User experience at the browser should not suffer on per page/site basis :  Only thing the end user needs to do in the browser is to accept the 'Self Signed Certificate' provided by the NSD one time.  Since NSD is ensuring to keep the Subject name intact,  browser does not keep alerting the user for every site he/she visits.


Performance of NSD should not be overly degraded :  NSD is not generating the certificate/private key pair for every SSL site that is being visited by users.  It is expected to have some X number of certificates/private key pairs with random subject name,  Serial number.  On per connection basis, these are changed with values from the server certificate received as part of SSL connection  and then the signing processing occurs.  By avoided generation public/private-key pairs,  performance does not go down dramatically.  Also, this new certificate/private-key pair is cached.  Only when there is no space in the cache,  there may be possibility of this pair getting removed.  But immediate HTTPS connections to the same server would not undergo above process.

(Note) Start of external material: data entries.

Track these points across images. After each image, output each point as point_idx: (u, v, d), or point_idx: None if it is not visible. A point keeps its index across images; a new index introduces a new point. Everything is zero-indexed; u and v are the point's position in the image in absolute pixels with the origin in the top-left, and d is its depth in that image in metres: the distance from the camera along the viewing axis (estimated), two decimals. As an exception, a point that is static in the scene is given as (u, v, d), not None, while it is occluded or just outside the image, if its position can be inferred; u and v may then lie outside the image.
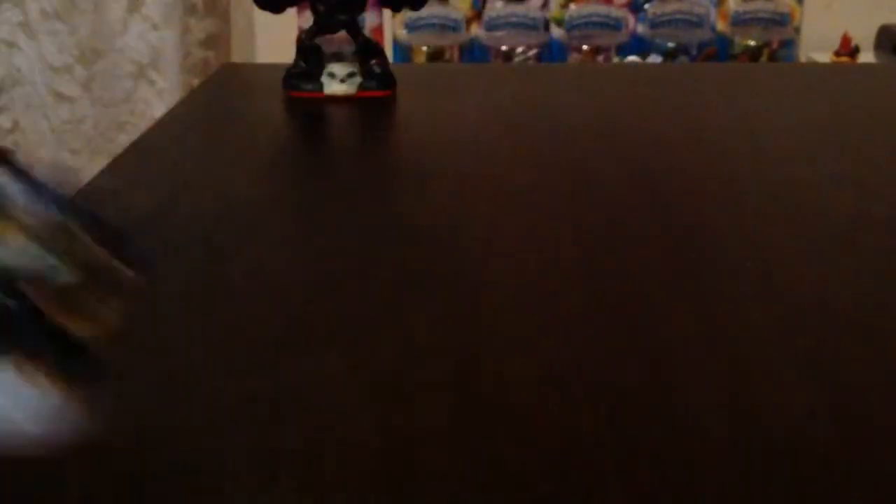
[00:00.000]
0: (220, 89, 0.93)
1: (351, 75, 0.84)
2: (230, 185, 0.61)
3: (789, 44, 2.03)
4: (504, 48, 1.94)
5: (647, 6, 2.02)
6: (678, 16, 2.02)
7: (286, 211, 0.57)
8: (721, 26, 2.03)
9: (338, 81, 0.83)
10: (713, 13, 2.02)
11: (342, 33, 0.84)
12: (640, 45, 2.03)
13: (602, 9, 2.00)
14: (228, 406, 0.36)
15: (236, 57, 1.78)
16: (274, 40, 1.58)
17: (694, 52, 2.03)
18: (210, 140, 0.73)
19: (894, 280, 0.46)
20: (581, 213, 0.56)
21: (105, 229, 0.30)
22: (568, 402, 0.36)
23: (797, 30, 2.02)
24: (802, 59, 2.00)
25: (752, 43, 2.02)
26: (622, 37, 2.03)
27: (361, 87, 0.84)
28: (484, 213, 0.57)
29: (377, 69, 0.84)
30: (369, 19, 1.96)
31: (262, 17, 1.81)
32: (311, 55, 0.84)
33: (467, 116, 0.80)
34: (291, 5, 0.86)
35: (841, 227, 0.53)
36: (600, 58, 2.04)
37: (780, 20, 2.02)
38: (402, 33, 2.04)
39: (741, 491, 0.31)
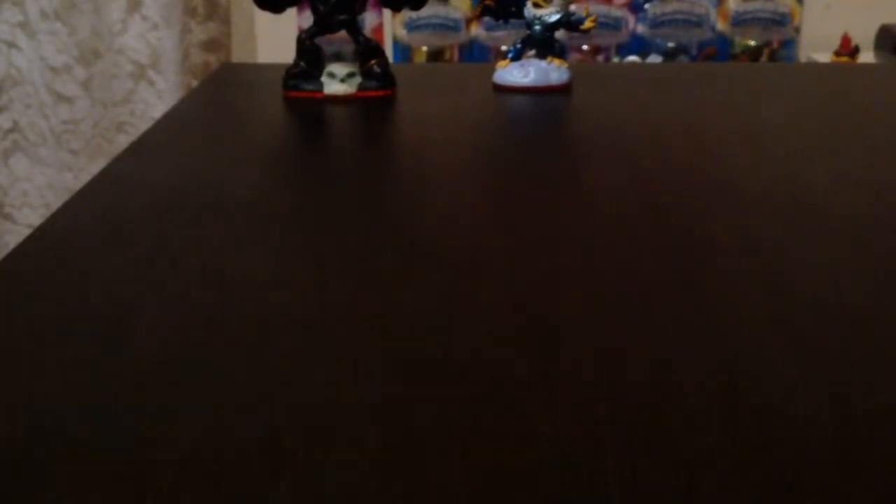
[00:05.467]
0: (219, 89, 0.93)
1: (351, 75, 0.84)
2: (230, 186, 0.61)
3: (789, 44, 2.03)
4: (504, 48, 1.94)
5: (647, 6, 2.02)
6: (678, 16, 2.02)
7: (286, 211, 0.57)
8: (721, 26, 2.03)
9: (338, 81, 0.83)
10: (713, 13, 2.02)
11: (342, 33, 0.84)
12: (640, 45, 2.04)
13: (602, 9, 2.00)
14: (227, 407, 0.36)
15: (237, 60, 1.78)
16: (274, 42, 1.58)
17: (694, 52, 2.03)
18: (210, 140, 0.73)
19: (894, 280, 0.46)
20: (580, 213, 0.56)
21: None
22: (568, 402, 0.36)
23: (797, 30, 2.02)
24: (802, 59, 2.00)
25: (752, 43, 2.02)
26: (622, 37, 2.04)
27: (361, 87, 0.84)
28: (483, 214, 0.57)
29: (377, 69, 0.84)
30: (369, 19, 1.96)
31: (263, 20, 1.81)
32: (311, 55, 0.84)
33: (467, 116, 0.80)
34: (291, 5, 0.86)
35: (841, 227, 0.53)
36: (600, 58, 2.04)
37: (780, 20, 2.02)
38: (402, 33, 2.04)
39: (741, 491, 0.31)
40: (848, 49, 1.88)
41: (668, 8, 2.02)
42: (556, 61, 0.86)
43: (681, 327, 0.42)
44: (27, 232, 1.54)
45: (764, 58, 2.01)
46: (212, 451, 0.33)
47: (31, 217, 1.75)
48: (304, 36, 0.84)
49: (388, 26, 2.02)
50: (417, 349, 0.40)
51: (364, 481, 0.31)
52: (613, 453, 0.33)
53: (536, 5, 0.84)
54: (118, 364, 0.39)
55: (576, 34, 0.87)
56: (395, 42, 2.03)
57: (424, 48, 2.04)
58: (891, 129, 0.74)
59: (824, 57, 1.91)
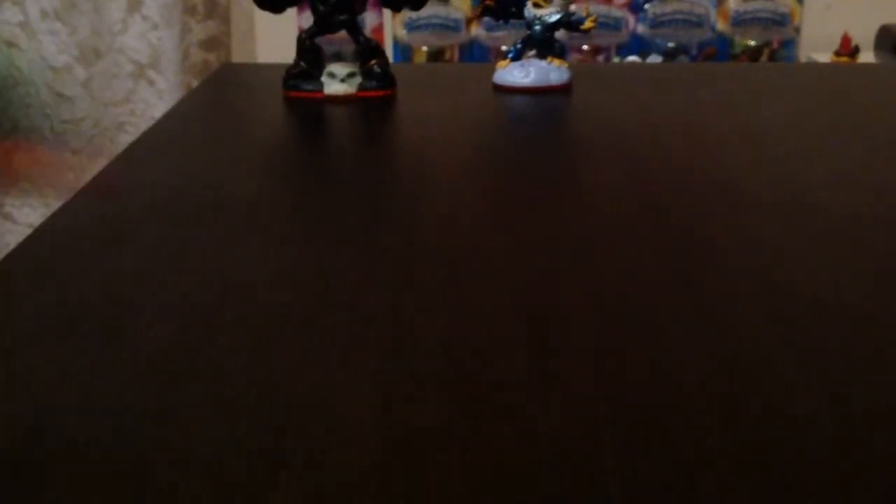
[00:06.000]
0: (219, 89, 0.93)
1: (351, 75, 0.84)
2: (230, 186, 0.61)
3: (789, 44, 2.03)
4: (504, 48, 1.94)
5: (647, 6, 2.02)
6: (678, 16, 2.02)
7: (286, 211, 0.57)
8: (721, 26, 2.03)
9: (338, 81, 0.83)
10: (713, 13, 2.02)
11: (342, 33, 0.84)
12: (640, 45, 2.03)
13: (602, 9, 2.00)
14: (227, 407, 0.36)
15: (237, 59, 1.78)
16: (274, 41, 1.58)
17: (694, 52, 2.03)
18: (210, 140, 0.73)
19: (894, 280, 0.46)
20: (580, 213, 0.56)
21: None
22: (568, 402, 0.36)
23: (797, 30, 2.02)
24: (802, 59, 2.00)
25: (752, 43, 2.02)
26: (622, 37, 2.04)
27: (361, 87, 0.84)
28: (483, 214, 0.57)
29: (377, 69, 0.84)
30: (369, 19, 1.96)
31: (263, 19, 1.81)
32: (311, 55, 0.84)
33: (467, 116, 0.80)
34: (291, 5, 0.86)
35: (841, 227, 0.53)
36: (600, 58, 2.04)
37: (780, 20, 2.02)
38: (402, 33, 2.04)
39: (741, 491, 0.31)
40: (848, 49, 1.88)
41: (668, 8, 2.02)
42: (556, 61, 0.86)
43: (681, 327, 0.42)
44: (27, 232, 1.54)
45: (764, 58, 2.01)
46: (212, 451, 0.33)
47: (31, 217, 1.74)
48: (304, 36, 0.84)
49: (388, 26, 2.02)
50: (417, 349, 0.40)
51: (364, 481, 0.31)
52: (613, 453, 0.33)
53: (536, 5, 0.84)
54: (118, 364, 0.39)
55: (576, 34, 0.87)
56: (395, 42, 2.03)
57: (424, 48, 2.04)
58: (891, 129, 0.74)
59: (824, 57, 1.91)
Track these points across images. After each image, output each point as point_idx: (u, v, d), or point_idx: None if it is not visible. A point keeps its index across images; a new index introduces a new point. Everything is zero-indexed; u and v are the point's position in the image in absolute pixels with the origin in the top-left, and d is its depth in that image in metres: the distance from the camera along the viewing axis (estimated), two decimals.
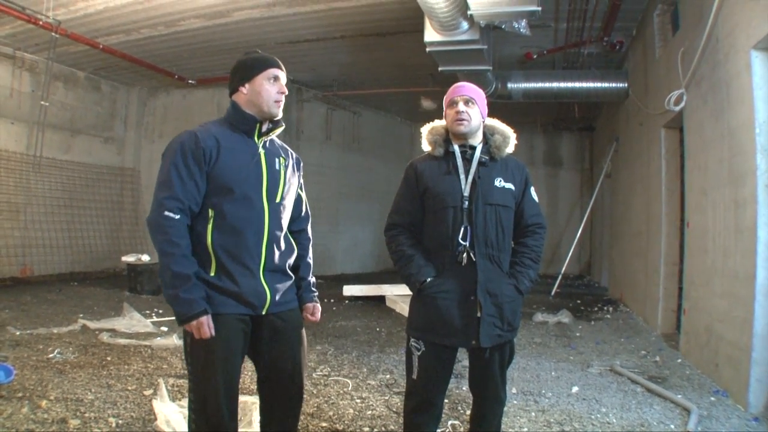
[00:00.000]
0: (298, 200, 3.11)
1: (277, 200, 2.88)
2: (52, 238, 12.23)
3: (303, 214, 3.18)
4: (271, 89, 2.83)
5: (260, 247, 2.80)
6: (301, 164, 3.17)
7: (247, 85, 2.84)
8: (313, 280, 3.19)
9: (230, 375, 2.73)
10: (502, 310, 3.04)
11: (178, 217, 2.63)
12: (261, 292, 2.78)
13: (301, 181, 3.16)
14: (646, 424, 4.42)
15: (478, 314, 3.00)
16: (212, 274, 2.72)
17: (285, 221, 2.96)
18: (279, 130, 2.96)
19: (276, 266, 2.88)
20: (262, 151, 2.87)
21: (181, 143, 2.72)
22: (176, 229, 2.63)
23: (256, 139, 2.88)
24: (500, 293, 3.05)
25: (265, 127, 2.89)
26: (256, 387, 4.66)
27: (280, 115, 2.90)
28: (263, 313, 2.80)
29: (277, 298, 2.84)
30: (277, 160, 2.93)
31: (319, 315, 3.16)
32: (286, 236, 2.98)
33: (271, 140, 2.98)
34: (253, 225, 2.78)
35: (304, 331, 3.04)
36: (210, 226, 2.73)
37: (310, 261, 3.20)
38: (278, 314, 2.86)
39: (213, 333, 2.61)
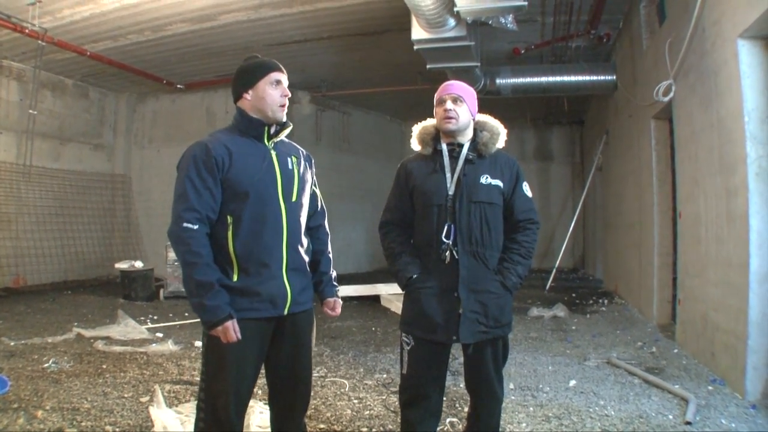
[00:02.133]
0: (313, 197, 3.18)
1: (294, 199, 2.94)
2: (45, 247, 12.18)
3: (319, 209, 3.26)
4: (274, 93, 2.88)
5: (281, 247, 2.86)
6: (313, 161, 3.24)
7: (250, 92, 2.89)
8: (334, 274, 3.26)
9: (242, 379, 2.80)
10: (486, 307, 3.06)
11: (196, 227, 2.69)
12: (283, 291, 2.85)
13: (314, 178, 3.23)
14: (644, 415, 4.43)
15: (460, 311, 3.03)
16: (235, 278, 2.77)
17: (303, 219, 3.03)
18: (287, 131, 3.01)
19: (297, 265, 2.94)
20: (273, 153, 2.92)
21: (193, 155, 2.78)
22: (196, 239, 2.68)
23: (266, 141, 2.93)
24: (484, 290, 3.08)
25: (273, 130, 2.94)
26: (257, 390, 4.66)
27: (285, 118, 2.95)
28: (285, 312, 2.86)
29: (297, 296, 2.91)
30: (289, 159, 2.99)
31: (339, 310, 3.23)
32: (304, 234, 3.05)
33: (281, 140, 3.03)
34: (273, 226, 2.83)
35: (314, 330, 3.12)
36: (230, 233, 2.78)
37: (330, 256, 3.27)
38: (297, 314, 2.93)
39: (239, 336, 2.67)
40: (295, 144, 3.19)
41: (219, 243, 2.78)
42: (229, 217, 2.78)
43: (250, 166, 2.83)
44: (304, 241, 3.04)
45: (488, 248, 3.13)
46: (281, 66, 2.96)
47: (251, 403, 4.17)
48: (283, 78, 2.93)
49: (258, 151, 2.89)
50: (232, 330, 2.65)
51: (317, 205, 3.24)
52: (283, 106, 2.90)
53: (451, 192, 3.12)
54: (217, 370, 2.77)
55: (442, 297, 3.08)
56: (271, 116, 2.89)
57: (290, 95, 2.95)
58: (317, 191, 3.26)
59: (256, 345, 2.83)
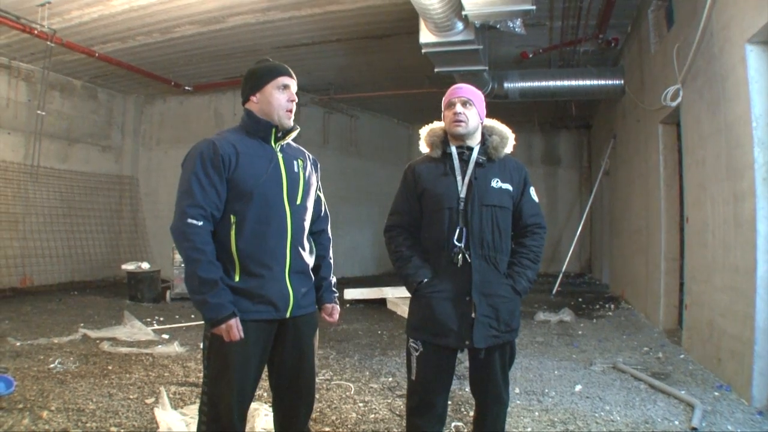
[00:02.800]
0: (317, 201, 3.19)
1: (298, 202, 2.94)
2: (52, 248, 12.22)
3: (322, 214, 3.26)
4: (280, 98, 2.89)
5: (284, 250, 2.86)
6: (318, 165, 3.25)
7: (257, 95, 2.91)
8: (333, 280, 3.26)
9: (244, 380, 2.80)
10: (498, 311, 3.04)
11: (201, 224, 2.69)
12: (285, 294, 2.85)
13: (319, 182, 3.24)
14: (650, 420, 4.41)
15: (473, 315, 3.00)
16: (237, 279, 2.78)
17: (307, 222, 3.03)
18: (294, 134, 3.03)
19: (300, 268, 2.95)
20: (279, 155, 2.93)
21: (200, 152, 2.78)
22: (200, 236, 2.68)
23: (272, 143, 2.94)
24: (496, 294, 3.05)
25: (280, 132, 2.95)
26: (263, 392, 4.66)
27: (292, 123, 2.95)
28: (287, 315, 2.86)
29: (300, 300, 2.91)
30: (295, 162, 3.00)
31: (337, 316, 3.23)
32: (308, 238, 3.06)
33: (288, 143, 3.05)
34: (276, 228, 2.84)
35: (317, 333, 3.12)
36: (233, 232, 2.78)
37: (331, 261, 3.27)
38: (299, 317, 2.94)
39: (242, 335, 2.68)
40: (301, 147, 3.20)
41: (221, 242, 2.78)
42: (232, 217, 2.78)
43: (257, 166, 2.83)
44: (308, 244, 3.04)
45: (499, 252, 3.12)
46: (291, 71, 2.96)
47: (257, 405, 4.20)
48: (292, 83, 2.93)
49: (265, 152, 2.89)
50: (235, 328, 2.66)
51: (321, 209, 3.24)
52: (289, 110, 2.90)
53: (462, 195, 3.09)
54: (220, 373, 2.76)
55: (454, 301, 3.04)
56: (277, 120, 2.89)
57: (297, 100, 2.94)
58: (321, 196, 3.25)
59: (259, 347, 2.82)
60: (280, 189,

Security of the network should not be compromised : There could be concerns on security.  But it is not all that bad.  NSD itself is authenticating the server with trusted CA certificates. It also provides the information of CA certificate (Mainly subject name, issuer name, Serial number) in the dynamically generated certificate as part of extension so that clients can look at this information when he/she views the received certificate in browsers.  Clear data is visible within NSD device, but not on the wire. SO there should not be any worry about informational disclosure.

Also, administrators normally would be provided with white list configuration where administrator can configure two kinds of white lists - White list of client IP addresses,  White list of destination IP addresses (administrator can configure domain names).  If the connection is coming from the IP addresses which is in the white list, then NSD is not expected to apply MITM mechanism, that is SSL Connection should not be terminated. Similary, if the the destination IP falls in the white list of destination IP addresses, then also SSL connection should not be terminated.  This facility provides additional tool for administrators to satisfy their end users on doing SSL MITM proxying selectively.

If you are a buyer or already have a security product,  ask your vendor whether the device can protect you from attacks that are hidden in SSL connections.